OK, if you got that to make any damned sense, let me know how you did it. Because I can't get it to work at all. If an extension of the payroll tax cut is so important that it absolutely must last for a year, in what insane universe does it make sense that no extension at all is preferable to a mere two months? Further, what's preventing you from coming back in two months and demanding an extension for the remaining ten? I take this argument and I turn it over and bend it and twist it and smack it with a hammer and I just can't get it to fit within any system of logic or rationality that I know of.
As a result, I'm forced to conclude that it's stupid. Those are the rules, I don't make them up. An argument that makes no damned sense at all is just a stupid argument.
And this stupid argument is the basis for the latest roadblock thrown up by House Republicans; It's a super-important, must-pass tax cut that they love so damned much that they're willing to kill it unless it's born perfect.
If you buy that, you're a fool. And it may be that a lot of people aren't fools.
Last month, a poll made some minor press ripples. The survey was of Florida voters and was the first -- and, as far as I know, the last -- to include a very important question; "Do you think the Republicans are intentionally stalling efforts to jumpstart the economy to insure that Barack Obama is not reelected?"
49% said yes and 39% said no. And the only thing dragging the yeses below the 50% mark were Republican voters throwing the curve. Only 24% of GOP voters believed this -- which is still a lot -- compared to 70% of Democrats and 52% of indies. So the non-Republican consensus in Florida was that, yes, the GOP is deliberately throwing the game.
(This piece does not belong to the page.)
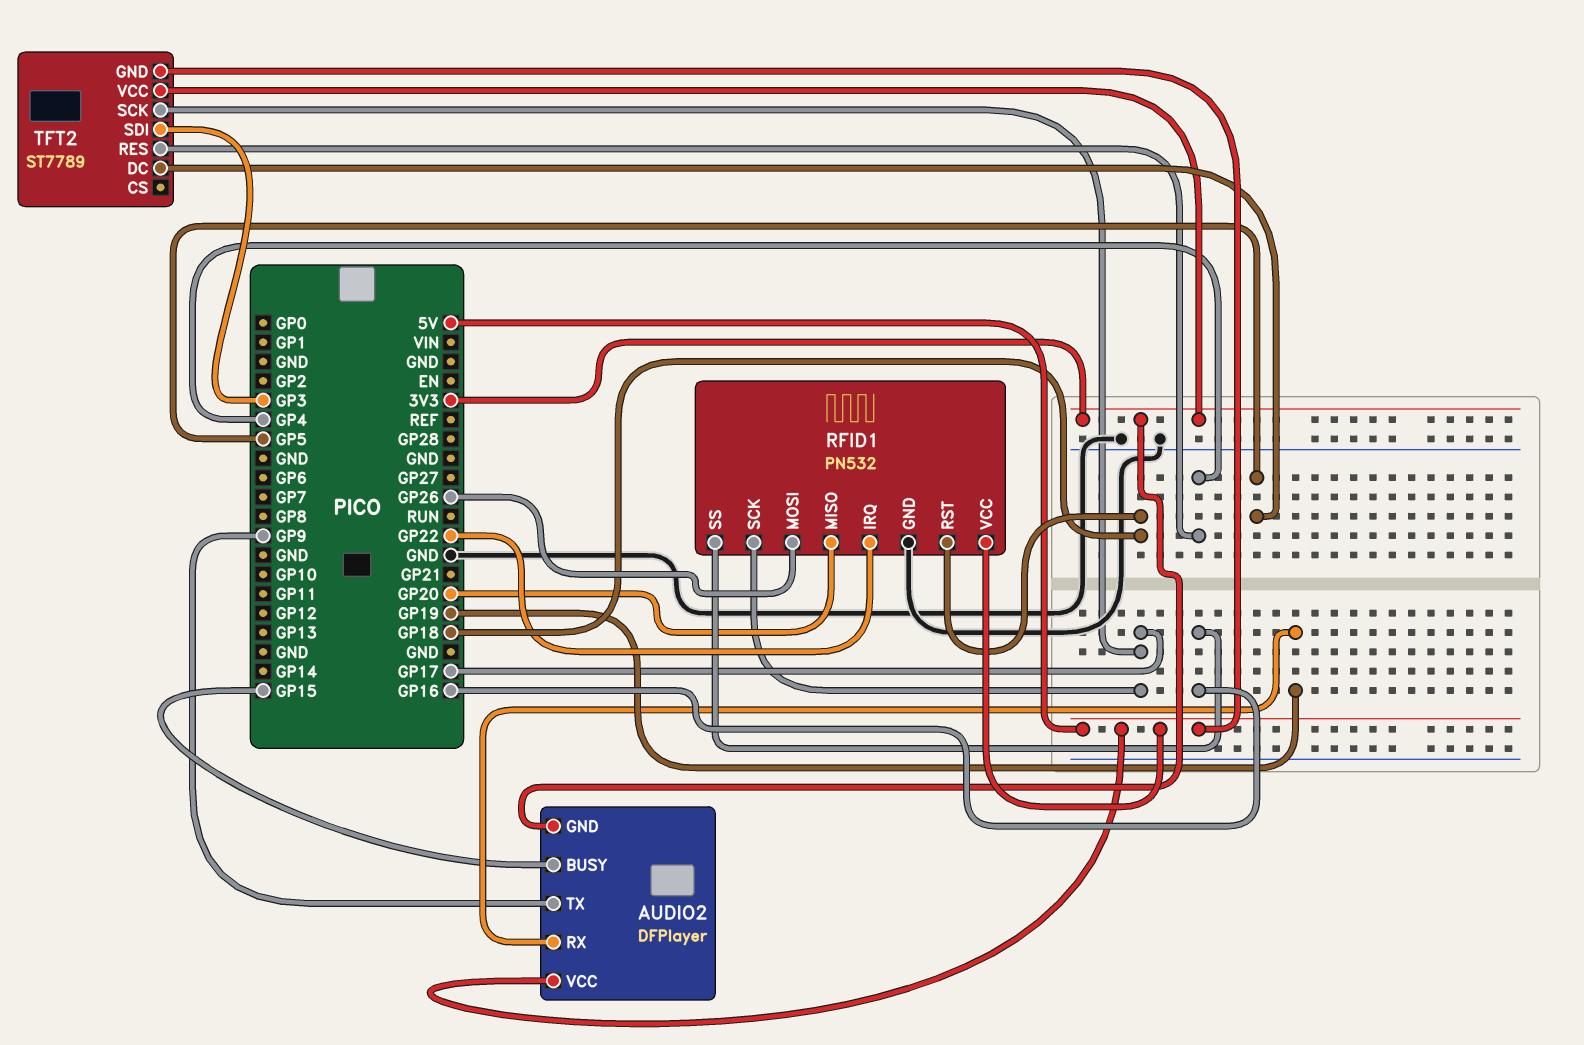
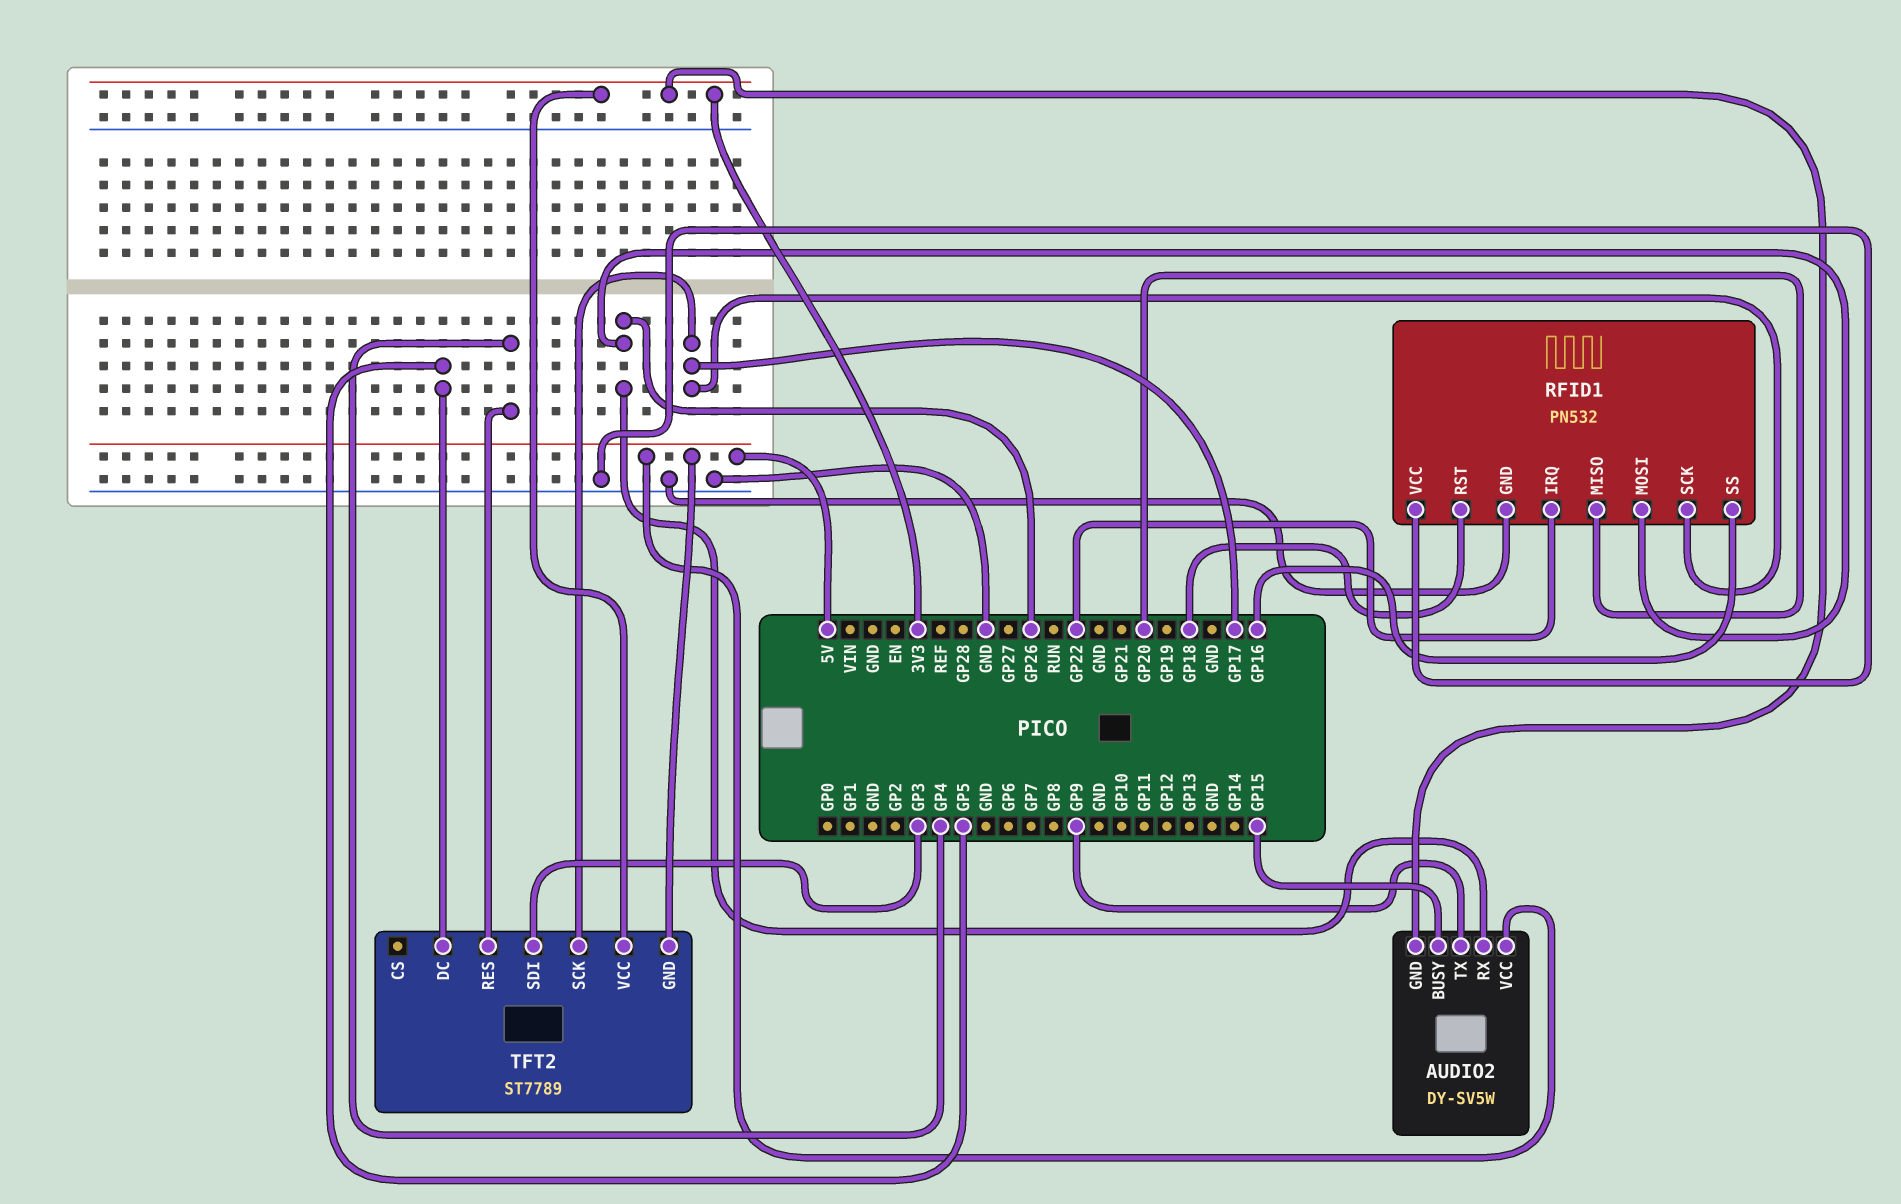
AUDIO2: DFPlayer -> DY-SV5W
AUDIO2 pin RX: GP19 -> GP26
RFID1 pin VCC: 5V -> GND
"To be sure, this wasn’t a national poll; it only asked voters in one state," wrote Steven Benen at the time. "But it's a large, diverse swing state that both parties take very seriously."
In that light, the GOP's payroll tax cut extension argument begins to make a little more sense. Not the argument itself, which is still logical hamburger, but the existence of the argument; it's a poorly thought-out, last minute rationalization to explain a move designed to harm the economy. The problem is that, as a poorly thought-out, last minute rationalization, not a lot of people are buying it.
[Washington Post (emphasis mine):]
Obama’s job-approval rating [in Washington Post-ABC News polling] is now at its highest since March, excluding a temporary bump after the killing of Osama bin Laden: Forty-nine percent approve, and 47 percent disapprove.
Perhaps more important to the battle over the payroll tax cut, Obama has regained an advantage over Republicans in Congress when it comes to “protecting the middle class.” In the new poll, 50 percent say they trust Obama on this issue, compared with 35 percent who choose the GOP -- a major change from last month, when the two sides were more evenly matched on the question.
On taxes, Obama has improved since early October, while public trust of the GOP has slipped. Forty-six percent now side with Obama on the issue, and 41 percent with Republicans in Congress. Independents now side with the president on that front by a 17-point margin, 49 to 32 percent.
In short, the GOP's economic sabotage is beginning to backfire. And in a big way. The GOP has gone from evenly matched to a fifteen-percent deficit in public trust to protect the middle class -- in a month. The phrase you're looking for here is "precipitous decline." A poorly thought-out, last minute rationalization isn't going to cut it. At this point, their economic sabotage is as transparent as glass.
It's time for the GOP to abandon economic sabotage. It's not working as a political strategy, which makes it pointless. It really shouldn't need saying, but the people who love to wrap themselves in the flag don't get to go out of their way to actually harm America -- especially when there's no advantage in it to anyone.